Further to the "I don't want to..." conflicts....kids will often develop new "quirks" as they grow and change. This too adds another challenging aspect to keeping them engaged.
When we first switched to online classes, it was a bit of a novelty and everything was fine. After a bit, the novelty wore off. It became distracting to be at home and easy to let their minds wander, forgetting they were still in a real class. Engagement became a struggle so I started doing the classes with them and utilized the 1-on-1's. Things seemed to be going okay (more or less) once we got into a rhythm.
Eventually we were allowed back at the Kwoon. My daughter, almost immediately, moved up to Black Dragons and my son continued in Tiny Tigers...but as a parented class due to restrictions. It became apparent that my son had developed some new aversions since the shutdown. He complained that he had to do the class with other students. He only wanted to have class with Sifu Vantuil....although I can't really blame him...lol. It appeared he had become used to the 1-on-1 atmosphere, the quieter home classes, not seeing the other students, etc, etc. In addition, and although he was always somewhat sensitive to loud noises (Kee-YA!!) he seemed much more bothered by them now. To the point it would bring him to tears. He was having a much harder time listening and paying attention, likely because he had become accustomed to me repeating the instructions and showing him what he should be doing. So although I thought I was making the right move by doing the class with him at home, I'm no longer sure. It was as if he had lost all the independence and confidence he had acquired. These classes became quite stressful for me. I was always "at the ready" to calm him down, keep him engaged, encourage him to keep going. It was exhausting. I hoped that the transition back to unparented classes was going to be the fix, but I was wrong. He was unable to cope with these new aversions without me beside him and he became lost, flustered and overwhelmed. I watched the livestream during the first unparented class and I had to shut it off. It was too hard to watch. And then we were shutdown again.
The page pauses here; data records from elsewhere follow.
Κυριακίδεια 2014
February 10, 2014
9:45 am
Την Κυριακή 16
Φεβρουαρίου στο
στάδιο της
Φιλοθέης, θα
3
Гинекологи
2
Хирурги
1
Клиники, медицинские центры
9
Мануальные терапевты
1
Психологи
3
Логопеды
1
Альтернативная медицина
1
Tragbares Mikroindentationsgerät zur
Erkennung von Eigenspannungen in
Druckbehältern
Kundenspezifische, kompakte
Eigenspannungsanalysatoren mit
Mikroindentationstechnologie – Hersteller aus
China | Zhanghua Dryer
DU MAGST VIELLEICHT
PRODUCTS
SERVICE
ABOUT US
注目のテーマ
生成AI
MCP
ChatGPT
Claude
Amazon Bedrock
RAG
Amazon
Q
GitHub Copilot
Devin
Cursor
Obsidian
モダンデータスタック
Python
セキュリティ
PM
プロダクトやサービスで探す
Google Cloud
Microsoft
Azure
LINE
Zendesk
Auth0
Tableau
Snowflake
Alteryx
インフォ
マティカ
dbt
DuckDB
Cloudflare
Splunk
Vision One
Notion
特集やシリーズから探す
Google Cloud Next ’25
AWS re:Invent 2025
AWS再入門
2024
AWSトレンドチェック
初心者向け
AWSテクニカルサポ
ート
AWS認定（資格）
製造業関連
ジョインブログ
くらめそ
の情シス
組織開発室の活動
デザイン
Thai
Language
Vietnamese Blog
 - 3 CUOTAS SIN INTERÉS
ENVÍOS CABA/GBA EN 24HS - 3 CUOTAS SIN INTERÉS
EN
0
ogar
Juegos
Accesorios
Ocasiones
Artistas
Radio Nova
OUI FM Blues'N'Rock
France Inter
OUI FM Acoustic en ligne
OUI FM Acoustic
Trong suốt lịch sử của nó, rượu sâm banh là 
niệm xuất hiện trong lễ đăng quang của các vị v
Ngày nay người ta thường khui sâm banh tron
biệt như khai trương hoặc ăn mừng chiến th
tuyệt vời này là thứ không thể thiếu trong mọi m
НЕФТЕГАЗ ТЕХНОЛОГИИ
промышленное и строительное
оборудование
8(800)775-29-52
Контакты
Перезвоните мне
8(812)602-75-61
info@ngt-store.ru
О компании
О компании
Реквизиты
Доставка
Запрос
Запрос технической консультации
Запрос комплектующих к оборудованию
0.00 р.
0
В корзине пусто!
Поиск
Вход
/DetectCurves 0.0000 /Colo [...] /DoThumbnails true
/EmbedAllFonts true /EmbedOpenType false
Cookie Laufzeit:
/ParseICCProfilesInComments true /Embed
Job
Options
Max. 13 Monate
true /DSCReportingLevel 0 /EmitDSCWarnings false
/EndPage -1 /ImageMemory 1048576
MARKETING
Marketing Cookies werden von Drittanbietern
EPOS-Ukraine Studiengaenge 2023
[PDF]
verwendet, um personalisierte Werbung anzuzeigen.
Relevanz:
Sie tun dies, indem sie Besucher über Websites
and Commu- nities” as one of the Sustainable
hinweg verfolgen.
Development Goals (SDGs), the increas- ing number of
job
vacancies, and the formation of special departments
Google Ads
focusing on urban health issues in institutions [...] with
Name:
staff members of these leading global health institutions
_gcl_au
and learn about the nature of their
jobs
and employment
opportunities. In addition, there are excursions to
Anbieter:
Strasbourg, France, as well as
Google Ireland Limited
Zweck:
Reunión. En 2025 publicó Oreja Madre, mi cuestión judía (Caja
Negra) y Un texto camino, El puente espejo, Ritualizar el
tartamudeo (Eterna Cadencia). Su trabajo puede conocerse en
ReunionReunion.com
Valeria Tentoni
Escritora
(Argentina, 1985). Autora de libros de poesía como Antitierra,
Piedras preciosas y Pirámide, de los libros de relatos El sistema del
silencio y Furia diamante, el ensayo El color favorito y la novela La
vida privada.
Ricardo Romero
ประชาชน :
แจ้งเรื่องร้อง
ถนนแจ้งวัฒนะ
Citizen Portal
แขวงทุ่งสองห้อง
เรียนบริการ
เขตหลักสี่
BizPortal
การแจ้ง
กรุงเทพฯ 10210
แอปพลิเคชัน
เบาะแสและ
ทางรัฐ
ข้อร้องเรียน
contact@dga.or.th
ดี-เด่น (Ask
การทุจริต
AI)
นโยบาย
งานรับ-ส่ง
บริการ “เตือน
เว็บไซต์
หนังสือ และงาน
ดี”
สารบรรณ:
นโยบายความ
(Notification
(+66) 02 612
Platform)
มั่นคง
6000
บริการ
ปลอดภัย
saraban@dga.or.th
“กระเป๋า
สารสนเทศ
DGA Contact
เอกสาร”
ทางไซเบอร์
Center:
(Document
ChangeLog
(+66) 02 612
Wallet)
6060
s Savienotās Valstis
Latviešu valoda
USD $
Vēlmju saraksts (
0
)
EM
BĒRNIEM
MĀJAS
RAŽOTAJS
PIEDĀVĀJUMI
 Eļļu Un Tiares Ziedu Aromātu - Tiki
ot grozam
We've been back online now for a while now, so we're back to quieter classes at home and 1-on-1's. I'm doing the classes with him still because that seems to keep him engaged, for the most part. But I fear the after effects and I do not anticipate a smooth transition once we return again.
I will be really excited when we are allowed back at the Kwoon.
I will be really anxious when we are allowed back at the Kwoon.
Change, no matter what that change is, is always difficult. Two steps forward, one step backward is the nature of mastery. Independence is part of that.
ReplyDeleteOur comfort zone is in constant flux, easily affected by all the diverse aspects of our lives. Everything is connected so there are going to be times when we need a helping hand and others where we are the ones offering the helping hands.
Any step backward when it comes to comfort zone is not always directly related to where that backward step takes place. Nathan needing more attention and help is a reflection of the contraction of his comfort zone. That contraction can be based upon complexities that we are not even aware of or it could be as simple as 'change is difficult'. Either way, stepping back is not always negative. Sometimes it is just an indication of growth.
No matter what, stepping back is frustrating and challenging - especially mentally. Knowing that and acknowledging it goes a long way in being better able to cope with it.